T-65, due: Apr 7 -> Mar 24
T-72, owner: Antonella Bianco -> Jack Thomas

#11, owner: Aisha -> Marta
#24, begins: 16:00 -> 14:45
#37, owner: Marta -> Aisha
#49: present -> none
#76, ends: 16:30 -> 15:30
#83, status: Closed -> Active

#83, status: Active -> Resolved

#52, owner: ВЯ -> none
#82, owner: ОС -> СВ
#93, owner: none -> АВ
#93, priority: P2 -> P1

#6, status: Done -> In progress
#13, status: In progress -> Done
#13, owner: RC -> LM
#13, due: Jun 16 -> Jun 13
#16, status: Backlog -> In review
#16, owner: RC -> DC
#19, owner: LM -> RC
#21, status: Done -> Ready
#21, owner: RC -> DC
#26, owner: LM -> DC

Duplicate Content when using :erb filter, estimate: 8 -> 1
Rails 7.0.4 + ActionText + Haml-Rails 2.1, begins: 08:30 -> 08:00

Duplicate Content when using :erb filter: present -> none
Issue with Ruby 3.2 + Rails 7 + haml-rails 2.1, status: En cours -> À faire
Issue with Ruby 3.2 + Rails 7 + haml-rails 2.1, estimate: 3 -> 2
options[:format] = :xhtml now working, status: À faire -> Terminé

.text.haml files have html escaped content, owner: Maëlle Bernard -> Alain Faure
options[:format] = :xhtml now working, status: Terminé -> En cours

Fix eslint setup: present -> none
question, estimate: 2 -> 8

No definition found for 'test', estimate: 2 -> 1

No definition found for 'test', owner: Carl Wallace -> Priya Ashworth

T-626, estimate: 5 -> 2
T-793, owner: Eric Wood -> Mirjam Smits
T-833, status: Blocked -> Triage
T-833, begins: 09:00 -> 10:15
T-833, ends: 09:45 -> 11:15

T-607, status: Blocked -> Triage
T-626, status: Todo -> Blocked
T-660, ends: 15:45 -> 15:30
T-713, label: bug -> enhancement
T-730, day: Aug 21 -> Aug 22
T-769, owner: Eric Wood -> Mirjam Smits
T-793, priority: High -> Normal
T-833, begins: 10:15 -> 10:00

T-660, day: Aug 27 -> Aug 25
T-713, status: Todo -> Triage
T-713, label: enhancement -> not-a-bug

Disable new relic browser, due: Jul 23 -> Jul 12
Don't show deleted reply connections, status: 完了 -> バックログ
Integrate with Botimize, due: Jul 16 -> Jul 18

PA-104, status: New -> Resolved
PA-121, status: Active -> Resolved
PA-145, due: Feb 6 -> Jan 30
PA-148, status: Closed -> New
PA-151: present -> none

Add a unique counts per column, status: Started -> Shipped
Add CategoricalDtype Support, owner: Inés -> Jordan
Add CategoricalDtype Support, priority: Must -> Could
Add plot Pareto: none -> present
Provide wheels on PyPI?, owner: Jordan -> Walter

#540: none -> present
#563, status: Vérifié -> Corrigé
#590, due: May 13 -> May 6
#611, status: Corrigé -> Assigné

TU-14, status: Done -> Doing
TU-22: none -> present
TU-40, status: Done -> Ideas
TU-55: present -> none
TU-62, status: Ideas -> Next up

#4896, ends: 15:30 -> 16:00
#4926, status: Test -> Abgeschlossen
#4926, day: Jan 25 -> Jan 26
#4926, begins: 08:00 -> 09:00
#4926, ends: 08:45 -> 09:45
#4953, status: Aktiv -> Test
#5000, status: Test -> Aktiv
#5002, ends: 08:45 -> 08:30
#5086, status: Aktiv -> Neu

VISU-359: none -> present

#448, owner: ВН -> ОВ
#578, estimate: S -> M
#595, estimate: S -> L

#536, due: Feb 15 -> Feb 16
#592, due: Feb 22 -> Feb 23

(Work instructions): Each line from the one containing "#578, estimate: S -> M" down to the last line of the material above is to be transcribed exactly, with nothing else included.

(Output below):
#578, estimate: S -> M
#595, estimate: S -> L

#536, due: Feb 15 -> Feb 16
#592, due: Feb 22 -> Feb 23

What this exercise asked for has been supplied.